Check out Sunilda. Perhaps the only Bengali entrepreneur outside the bhadralok country in the Hindi heartland who does not take a siesta after a heavy fish curry-rice lunch. He ran a tiny food joint in Mayur Vihar beyond the Yamuna in Delhi, from within a slum, where he lived with his wife. He made perhaps the best dry chicken and mutton (kosha) in the whole of Delhi, plus fish curry, vegetable, fish and egg chops, and rolls of all kinds. All the bachelors and working girls in this densely populated area of professionals would hit his roadside joint for food every day, or order on his landline. He would have a separate Rs 10 meal for the working poor, while it was dirt cheap for us journalists. He was happy and hardworking. And he sent his little daughters to a English medium school. He had high hopes for them.

One day, they came and demolished his shop cum home. He was rendered homeless, jobless, hopeless. After two years of struggle in this new growth index, refusing to be crushed, he started a handcart in a nearby market after paying the cops a heavy bribe. They still come and try to destroy his shop, but his fans keep arriving, so do the poor pros, even as he laughs heartily: “Don’t pay if you don’t have money. Money will vanish into thin air.”

It does. But not the resilience and magnanimity of these great Indians on the margins. All of them: my Indians of the Year.

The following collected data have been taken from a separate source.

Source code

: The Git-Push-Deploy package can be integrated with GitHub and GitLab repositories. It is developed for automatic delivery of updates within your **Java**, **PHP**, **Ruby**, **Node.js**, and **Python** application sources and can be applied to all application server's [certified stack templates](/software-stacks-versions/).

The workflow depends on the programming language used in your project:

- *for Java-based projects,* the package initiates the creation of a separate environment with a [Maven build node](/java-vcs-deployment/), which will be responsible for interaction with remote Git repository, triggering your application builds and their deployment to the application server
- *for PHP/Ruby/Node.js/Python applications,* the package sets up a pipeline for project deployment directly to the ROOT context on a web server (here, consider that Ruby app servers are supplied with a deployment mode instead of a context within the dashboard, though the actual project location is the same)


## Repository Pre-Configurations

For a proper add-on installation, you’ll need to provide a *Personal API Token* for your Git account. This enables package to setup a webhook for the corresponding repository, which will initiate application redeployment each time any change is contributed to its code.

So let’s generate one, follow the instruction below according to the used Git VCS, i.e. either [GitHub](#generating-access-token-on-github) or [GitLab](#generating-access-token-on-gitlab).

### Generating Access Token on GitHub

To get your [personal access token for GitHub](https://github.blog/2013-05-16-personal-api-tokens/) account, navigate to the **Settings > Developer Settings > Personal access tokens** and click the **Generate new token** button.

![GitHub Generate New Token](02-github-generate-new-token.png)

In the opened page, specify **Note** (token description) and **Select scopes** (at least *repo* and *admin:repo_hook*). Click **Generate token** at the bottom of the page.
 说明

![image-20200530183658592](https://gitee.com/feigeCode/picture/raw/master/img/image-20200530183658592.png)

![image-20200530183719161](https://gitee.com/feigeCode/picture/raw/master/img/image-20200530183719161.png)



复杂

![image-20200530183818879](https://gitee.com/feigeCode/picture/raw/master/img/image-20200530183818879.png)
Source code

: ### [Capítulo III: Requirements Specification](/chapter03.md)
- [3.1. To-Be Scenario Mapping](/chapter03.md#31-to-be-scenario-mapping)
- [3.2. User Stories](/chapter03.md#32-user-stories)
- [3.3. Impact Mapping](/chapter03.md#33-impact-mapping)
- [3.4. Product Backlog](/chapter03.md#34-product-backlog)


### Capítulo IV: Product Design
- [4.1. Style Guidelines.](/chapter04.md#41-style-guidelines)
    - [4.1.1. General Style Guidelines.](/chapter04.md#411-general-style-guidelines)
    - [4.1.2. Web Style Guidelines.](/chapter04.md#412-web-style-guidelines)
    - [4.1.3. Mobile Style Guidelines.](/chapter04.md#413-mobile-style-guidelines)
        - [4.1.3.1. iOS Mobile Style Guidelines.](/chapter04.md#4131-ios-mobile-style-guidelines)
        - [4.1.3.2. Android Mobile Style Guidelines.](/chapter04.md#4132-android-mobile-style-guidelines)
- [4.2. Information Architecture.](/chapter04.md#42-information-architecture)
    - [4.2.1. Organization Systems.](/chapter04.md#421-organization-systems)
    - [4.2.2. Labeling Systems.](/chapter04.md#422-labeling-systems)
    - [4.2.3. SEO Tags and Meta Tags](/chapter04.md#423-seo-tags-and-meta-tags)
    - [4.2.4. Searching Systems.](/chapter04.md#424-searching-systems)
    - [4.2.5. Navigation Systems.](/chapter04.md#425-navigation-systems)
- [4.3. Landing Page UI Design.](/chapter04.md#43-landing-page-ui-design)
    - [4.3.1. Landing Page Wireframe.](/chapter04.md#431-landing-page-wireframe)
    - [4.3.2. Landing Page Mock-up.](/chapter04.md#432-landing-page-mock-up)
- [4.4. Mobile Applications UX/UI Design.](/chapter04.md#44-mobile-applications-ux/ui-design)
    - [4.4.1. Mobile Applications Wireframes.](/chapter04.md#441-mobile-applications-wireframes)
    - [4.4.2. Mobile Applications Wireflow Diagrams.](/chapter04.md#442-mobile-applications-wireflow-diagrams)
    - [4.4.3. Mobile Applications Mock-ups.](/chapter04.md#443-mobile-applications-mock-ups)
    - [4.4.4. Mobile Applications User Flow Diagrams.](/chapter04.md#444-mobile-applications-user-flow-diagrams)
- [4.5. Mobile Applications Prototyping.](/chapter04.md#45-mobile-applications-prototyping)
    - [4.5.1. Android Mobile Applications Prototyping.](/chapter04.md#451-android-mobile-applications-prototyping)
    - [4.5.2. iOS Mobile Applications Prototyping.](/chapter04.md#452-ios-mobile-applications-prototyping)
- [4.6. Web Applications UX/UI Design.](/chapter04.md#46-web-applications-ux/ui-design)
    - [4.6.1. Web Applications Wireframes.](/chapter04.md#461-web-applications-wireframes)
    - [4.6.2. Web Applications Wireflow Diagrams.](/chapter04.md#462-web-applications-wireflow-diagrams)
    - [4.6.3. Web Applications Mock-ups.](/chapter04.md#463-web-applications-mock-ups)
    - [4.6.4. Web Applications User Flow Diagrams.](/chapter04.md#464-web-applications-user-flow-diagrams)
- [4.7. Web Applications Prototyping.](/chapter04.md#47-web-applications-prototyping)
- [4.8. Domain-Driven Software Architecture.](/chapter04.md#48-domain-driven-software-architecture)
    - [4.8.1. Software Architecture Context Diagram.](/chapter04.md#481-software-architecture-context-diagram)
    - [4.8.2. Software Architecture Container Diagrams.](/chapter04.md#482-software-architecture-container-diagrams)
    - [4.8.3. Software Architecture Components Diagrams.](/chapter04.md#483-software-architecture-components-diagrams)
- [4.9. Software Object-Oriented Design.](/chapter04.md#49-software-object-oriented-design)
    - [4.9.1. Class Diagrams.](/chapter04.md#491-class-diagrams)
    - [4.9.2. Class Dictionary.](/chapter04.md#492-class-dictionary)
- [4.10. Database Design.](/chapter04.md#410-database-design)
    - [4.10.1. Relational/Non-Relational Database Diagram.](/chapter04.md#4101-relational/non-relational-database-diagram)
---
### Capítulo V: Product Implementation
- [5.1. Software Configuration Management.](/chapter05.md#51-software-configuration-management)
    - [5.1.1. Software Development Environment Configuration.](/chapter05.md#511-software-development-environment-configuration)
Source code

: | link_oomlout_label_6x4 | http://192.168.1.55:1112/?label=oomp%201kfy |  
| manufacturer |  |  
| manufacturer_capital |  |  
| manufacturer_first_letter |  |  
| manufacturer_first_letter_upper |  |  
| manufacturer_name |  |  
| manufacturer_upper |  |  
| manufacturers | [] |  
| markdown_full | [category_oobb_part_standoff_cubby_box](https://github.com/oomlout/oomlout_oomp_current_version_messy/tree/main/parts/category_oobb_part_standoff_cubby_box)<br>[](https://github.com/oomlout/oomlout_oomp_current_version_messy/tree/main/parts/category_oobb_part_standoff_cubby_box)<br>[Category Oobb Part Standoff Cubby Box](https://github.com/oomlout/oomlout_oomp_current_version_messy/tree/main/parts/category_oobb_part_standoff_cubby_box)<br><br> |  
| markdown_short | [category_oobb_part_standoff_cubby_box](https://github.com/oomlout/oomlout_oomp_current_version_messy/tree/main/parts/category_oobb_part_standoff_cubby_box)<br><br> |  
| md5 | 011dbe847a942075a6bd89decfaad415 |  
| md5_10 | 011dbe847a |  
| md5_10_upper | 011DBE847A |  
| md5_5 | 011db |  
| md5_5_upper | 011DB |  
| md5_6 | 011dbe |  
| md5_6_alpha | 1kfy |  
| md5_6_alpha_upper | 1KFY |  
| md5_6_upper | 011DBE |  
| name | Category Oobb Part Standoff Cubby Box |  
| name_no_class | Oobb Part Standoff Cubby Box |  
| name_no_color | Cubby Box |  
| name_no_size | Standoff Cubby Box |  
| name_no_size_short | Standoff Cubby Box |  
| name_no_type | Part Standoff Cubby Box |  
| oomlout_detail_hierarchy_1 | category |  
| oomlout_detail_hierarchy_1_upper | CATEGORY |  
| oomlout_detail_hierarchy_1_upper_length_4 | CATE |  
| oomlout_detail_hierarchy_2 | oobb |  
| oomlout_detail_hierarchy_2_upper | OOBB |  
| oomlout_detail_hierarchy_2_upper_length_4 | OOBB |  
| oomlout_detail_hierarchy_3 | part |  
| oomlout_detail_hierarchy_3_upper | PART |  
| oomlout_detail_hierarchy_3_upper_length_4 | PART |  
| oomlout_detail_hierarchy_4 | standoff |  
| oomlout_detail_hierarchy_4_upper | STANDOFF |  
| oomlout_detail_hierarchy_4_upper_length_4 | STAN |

Footnote: I once met a boatman on river Sutlej in the submerged town of Bilaspur in Himachal Pradesh. The old town had gone under water after the Bhakra Nangal dam was built. It was his last trip on the jam-packed boat from one shore to another. Last stop. People jumped out without paying a dime. I asked: Why?

He said, “I have made enough for the day. People are returning home after a tired day. This is my tribute to them. This last trip is free.”